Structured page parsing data
::::::

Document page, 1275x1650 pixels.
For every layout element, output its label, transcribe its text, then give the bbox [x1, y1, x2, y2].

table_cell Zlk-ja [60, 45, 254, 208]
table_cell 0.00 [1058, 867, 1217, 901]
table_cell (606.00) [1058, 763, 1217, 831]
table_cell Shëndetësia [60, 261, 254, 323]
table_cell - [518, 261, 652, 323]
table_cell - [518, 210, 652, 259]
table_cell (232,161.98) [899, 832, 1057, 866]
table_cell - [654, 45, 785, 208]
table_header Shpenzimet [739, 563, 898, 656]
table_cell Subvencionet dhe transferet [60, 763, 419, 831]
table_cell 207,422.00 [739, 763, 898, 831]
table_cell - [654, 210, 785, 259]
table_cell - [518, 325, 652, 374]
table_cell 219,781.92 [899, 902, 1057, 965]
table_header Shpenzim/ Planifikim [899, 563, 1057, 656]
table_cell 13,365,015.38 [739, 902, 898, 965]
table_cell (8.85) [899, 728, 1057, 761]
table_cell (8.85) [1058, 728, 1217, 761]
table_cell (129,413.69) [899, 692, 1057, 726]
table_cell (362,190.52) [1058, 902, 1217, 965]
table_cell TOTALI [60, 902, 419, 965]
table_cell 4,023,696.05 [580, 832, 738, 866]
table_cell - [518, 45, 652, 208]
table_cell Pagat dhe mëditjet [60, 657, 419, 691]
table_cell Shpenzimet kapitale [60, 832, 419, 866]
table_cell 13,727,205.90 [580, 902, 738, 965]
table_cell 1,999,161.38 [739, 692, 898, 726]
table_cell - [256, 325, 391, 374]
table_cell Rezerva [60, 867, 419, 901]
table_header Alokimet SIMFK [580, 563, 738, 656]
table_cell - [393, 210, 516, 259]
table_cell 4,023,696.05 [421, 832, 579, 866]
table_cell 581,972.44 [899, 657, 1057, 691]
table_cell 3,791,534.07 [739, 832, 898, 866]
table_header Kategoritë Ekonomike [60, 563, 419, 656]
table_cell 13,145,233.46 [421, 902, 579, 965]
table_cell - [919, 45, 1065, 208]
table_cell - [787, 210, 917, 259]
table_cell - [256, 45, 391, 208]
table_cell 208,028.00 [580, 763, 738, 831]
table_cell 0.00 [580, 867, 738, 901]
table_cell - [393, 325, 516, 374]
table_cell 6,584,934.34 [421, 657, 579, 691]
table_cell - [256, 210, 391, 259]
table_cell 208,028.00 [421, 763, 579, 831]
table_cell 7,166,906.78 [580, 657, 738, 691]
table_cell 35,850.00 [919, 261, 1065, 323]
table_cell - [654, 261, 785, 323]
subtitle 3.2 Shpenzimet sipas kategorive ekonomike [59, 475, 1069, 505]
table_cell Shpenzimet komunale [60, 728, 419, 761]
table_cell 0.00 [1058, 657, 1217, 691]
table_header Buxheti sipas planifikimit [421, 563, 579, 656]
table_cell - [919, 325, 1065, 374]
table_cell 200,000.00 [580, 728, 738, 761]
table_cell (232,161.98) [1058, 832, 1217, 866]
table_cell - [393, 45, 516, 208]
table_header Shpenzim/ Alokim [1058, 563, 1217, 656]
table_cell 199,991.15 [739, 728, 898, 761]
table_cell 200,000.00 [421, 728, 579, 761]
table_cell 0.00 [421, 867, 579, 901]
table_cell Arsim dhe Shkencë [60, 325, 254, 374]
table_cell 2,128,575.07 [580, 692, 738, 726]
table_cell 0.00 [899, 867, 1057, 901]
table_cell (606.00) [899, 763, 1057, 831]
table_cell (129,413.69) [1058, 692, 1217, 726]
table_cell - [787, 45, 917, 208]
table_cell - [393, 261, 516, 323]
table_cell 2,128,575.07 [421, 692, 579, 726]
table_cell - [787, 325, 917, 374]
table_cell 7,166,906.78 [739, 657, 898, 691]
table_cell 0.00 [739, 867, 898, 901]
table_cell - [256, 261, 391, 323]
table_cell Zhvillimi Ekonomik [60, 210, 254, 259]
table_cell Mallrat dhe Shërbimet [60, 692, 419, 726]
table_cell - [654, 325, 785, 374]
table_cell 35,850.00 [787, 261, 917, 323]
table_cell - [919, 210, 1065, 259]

::::::

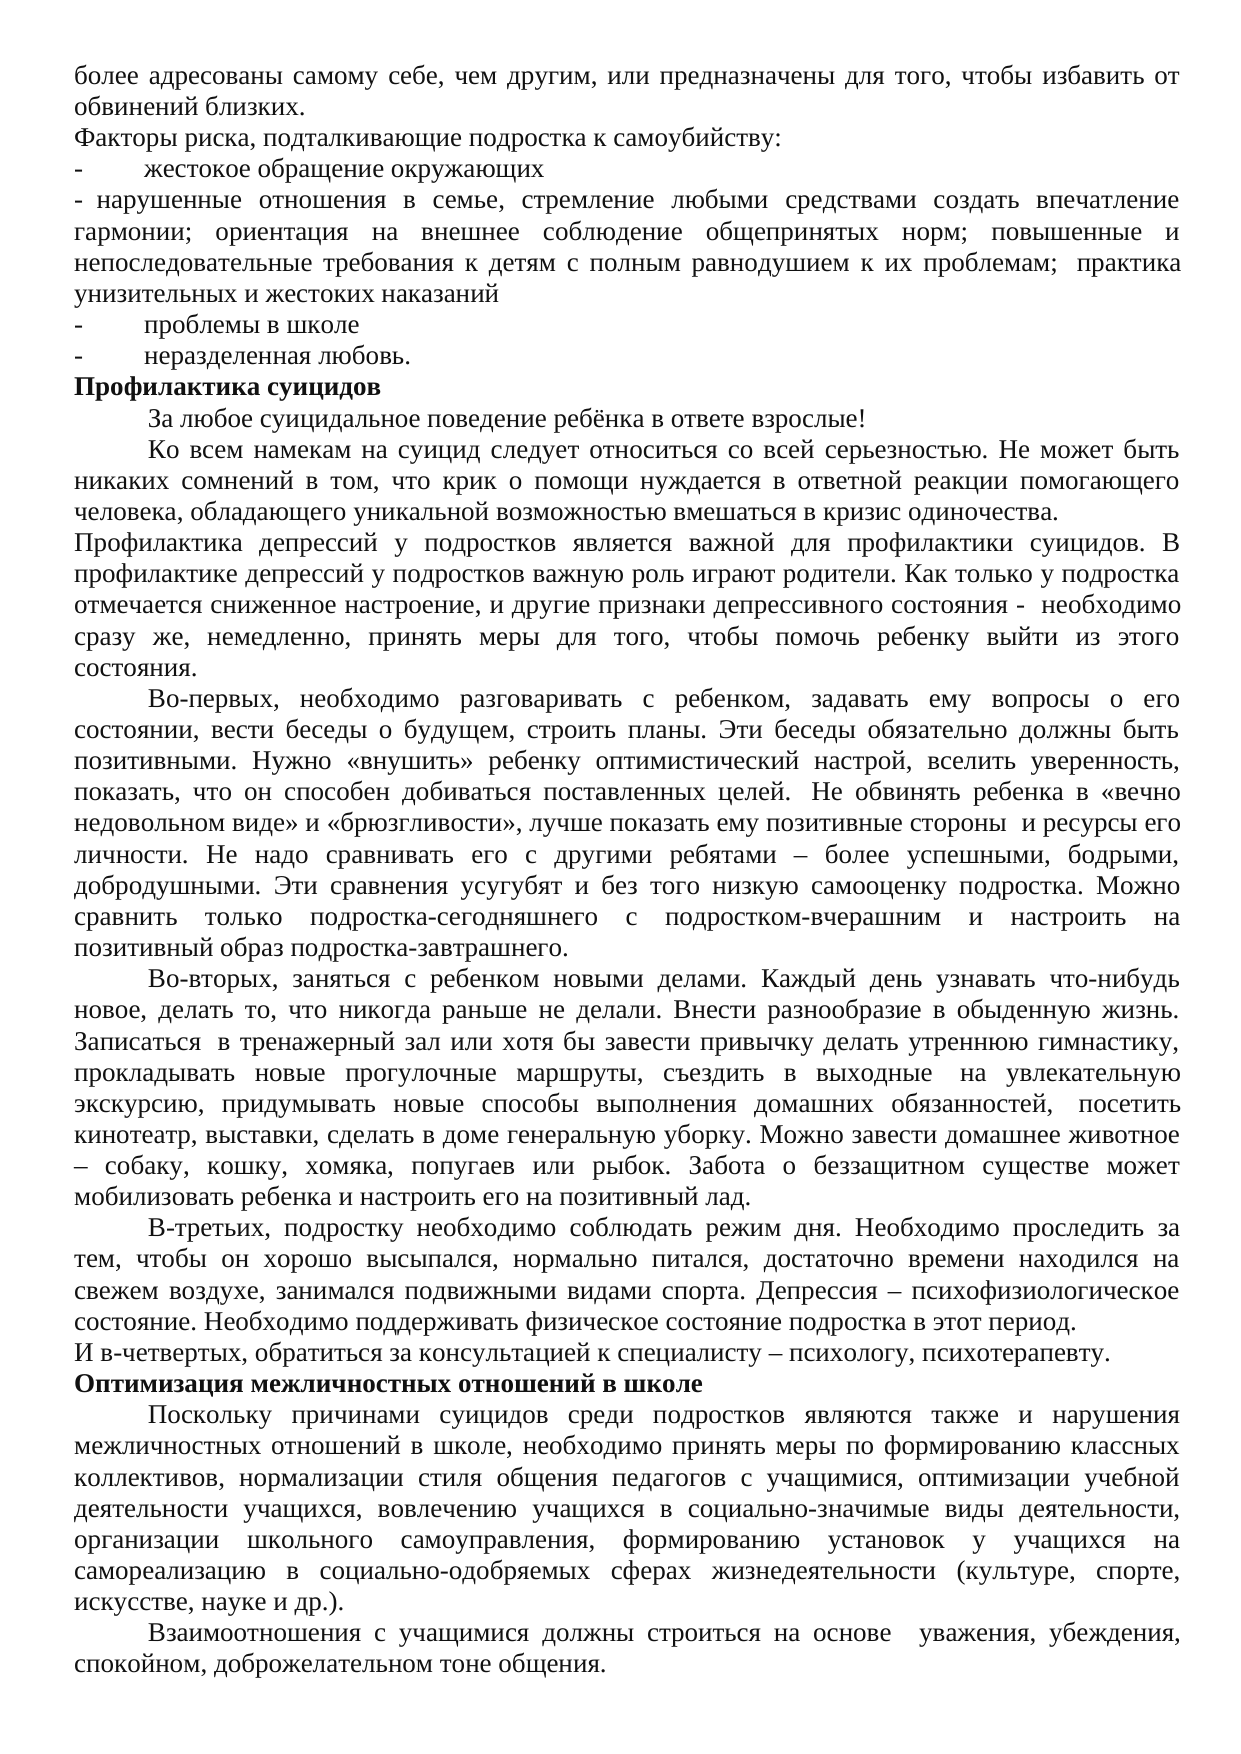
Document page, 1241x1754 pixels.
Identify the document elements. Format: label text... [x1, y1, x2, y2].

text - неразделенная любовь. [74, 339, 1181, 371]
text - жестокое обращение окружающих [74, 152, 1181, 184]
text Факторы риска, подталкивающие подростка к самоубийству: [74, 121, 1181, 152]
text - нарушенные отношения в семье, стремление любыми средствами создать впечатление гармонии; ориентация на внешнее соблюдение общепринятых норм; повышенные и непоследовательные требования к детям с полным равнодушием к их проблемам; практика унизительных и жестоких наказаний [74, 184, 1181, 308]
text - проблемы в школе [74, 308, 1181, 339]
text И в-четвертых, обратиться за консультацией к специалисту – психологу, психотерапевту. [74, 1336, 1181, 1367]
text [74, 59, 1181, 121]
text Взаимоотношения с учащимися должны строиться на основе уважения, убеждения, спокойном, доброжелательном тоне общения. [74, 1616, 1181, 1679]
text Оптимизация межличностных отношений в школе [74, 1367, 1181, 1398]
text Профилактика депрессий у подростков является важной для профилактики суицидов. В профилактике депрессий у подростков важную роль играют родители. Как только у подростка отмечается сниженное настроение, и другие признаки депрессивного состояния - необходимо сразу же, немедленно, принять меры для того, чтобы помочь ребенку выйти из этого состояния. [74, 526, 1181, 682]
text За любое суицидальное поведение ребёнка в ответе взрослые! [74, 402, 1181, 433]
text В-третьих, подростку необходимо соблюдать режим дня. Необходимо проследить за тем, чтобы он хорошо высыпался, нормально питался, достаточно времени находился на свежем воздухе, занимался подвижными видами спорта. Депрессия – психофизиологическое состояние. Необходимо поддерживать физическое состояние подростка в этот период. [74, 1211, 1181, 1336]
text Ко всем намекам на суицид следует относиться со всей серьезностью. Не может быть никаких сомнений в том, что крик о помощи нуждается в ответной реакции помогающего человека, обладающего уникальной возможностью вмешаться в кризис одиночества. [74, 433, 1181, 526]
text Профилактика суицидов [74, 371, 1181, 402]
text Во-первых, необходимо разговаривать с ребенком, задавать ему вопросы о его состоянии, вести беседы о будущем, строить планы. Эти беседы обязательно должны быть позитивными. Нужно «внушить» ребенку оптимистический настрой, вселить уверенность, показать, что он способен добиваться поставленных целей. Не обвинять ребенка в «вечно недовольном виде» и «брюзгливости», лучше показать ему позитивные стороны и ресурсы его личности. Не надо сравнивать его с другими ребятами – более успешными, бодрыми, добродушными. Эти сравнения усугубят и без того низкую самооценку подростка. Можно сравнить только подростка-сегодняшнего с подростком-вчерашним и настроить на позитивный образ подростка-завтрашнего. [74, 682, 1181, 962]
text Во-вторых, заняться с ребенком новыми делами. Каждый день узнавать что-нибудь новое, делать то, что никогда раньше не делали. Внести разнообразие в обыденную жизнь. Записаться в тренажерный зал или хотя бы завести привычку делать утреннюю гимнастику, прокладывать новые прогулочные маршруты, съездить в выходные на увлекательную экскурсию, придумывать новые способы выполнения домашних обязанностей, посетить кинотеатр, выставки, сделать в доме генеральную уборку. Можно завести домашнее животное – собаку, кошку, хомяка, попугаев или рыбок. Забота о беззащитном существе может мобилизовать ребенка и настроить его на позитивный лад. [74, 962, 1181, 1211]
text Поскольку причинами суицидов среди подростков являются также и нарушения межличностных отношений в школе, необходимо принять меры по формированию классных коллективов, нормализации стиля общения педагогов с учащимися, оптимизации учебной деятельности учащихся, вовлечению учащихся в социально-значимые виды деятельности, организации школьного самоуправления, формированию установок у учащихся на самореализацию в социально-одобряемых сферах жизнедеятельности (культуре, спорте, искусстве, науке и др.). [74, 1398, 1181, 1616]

::::::

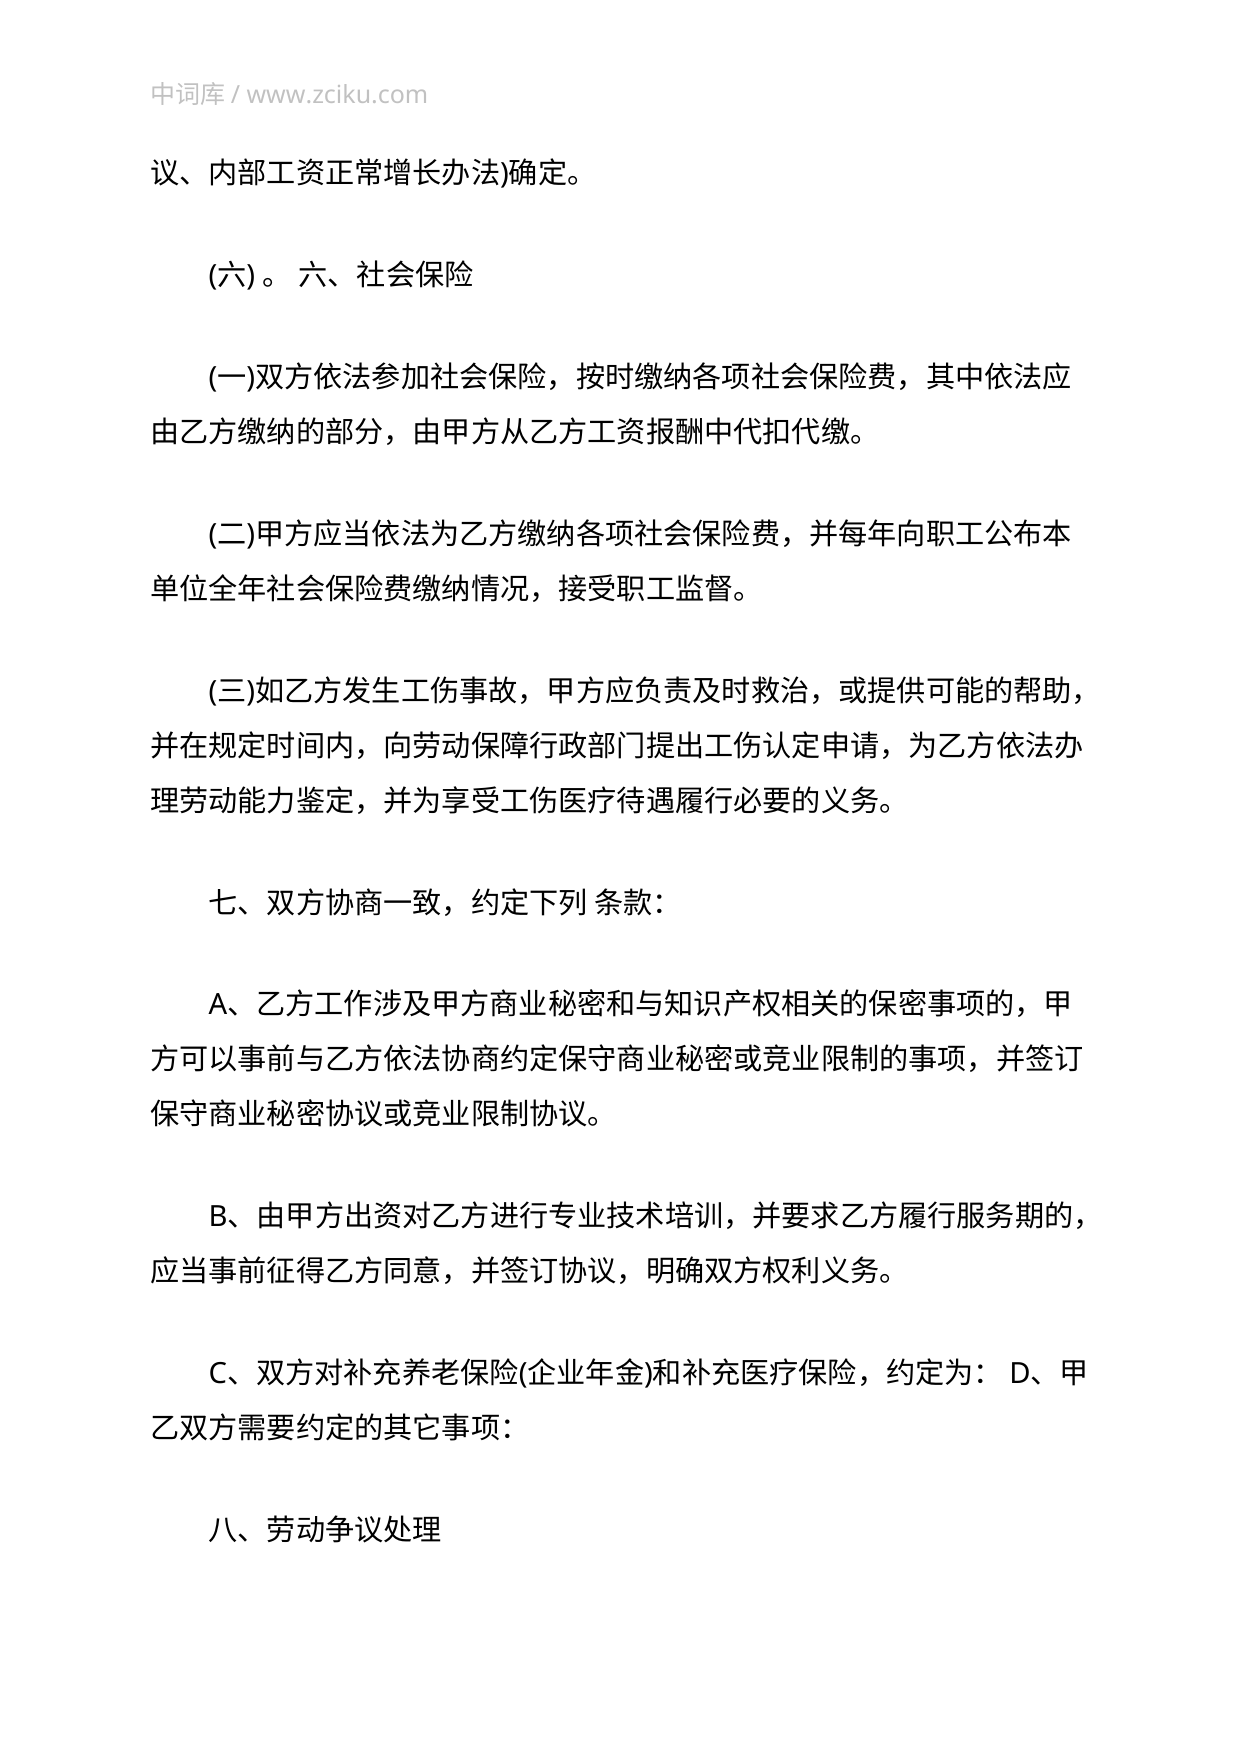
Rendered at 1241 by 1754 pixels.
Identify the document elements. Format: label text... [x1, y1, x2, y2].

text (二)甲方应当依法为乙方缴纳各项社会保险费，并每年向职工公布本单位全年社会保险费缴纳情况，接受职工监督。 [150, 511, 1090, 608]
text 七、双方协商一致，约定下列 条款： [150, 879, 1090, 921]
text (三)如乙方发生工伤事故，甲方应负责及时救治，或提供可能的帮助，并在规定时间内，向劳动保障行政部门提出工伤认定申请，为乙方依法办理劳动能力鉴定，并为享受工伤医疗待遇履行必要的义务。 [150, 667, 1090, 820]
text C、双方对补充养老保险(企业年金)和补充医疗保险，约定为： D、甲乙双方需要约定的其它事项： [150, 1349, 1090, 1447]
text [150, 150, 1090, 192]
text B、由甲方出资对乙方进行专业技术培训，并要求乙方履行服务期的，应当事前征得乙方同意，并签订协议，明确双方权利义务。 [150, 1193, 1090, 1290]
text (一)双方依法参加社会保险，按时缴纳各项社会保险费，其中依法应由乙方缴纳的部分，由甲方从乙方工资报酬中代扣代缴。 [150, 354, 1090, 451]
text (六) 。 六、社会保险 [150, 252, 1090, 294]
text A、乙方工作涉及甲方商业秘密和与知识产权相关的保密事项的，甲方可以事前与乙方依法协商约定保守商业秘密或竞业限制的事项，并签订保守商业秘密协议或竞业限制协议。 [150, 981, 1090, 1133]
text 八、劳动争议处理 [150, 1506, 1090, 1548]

::::::

[Work to complete] Find "Профилактика" in the preceding records. Copy each line that holds it.

[Task response]
text Профилактика депрессий у подростков является важной для профилактики суицидов. В профилактике депрессий у подростков важную роль играют родители. Как только у подростка отмечается сниженное настроение, и другие признаки депрессивного состояния - необходимо сразу же, немедленно, принять меры для того, чтобы помочь ребенку выйти из этого состояния. [74, 526, 1181, 682]
text Профилактика суицидов [74, 371, 1181, 402]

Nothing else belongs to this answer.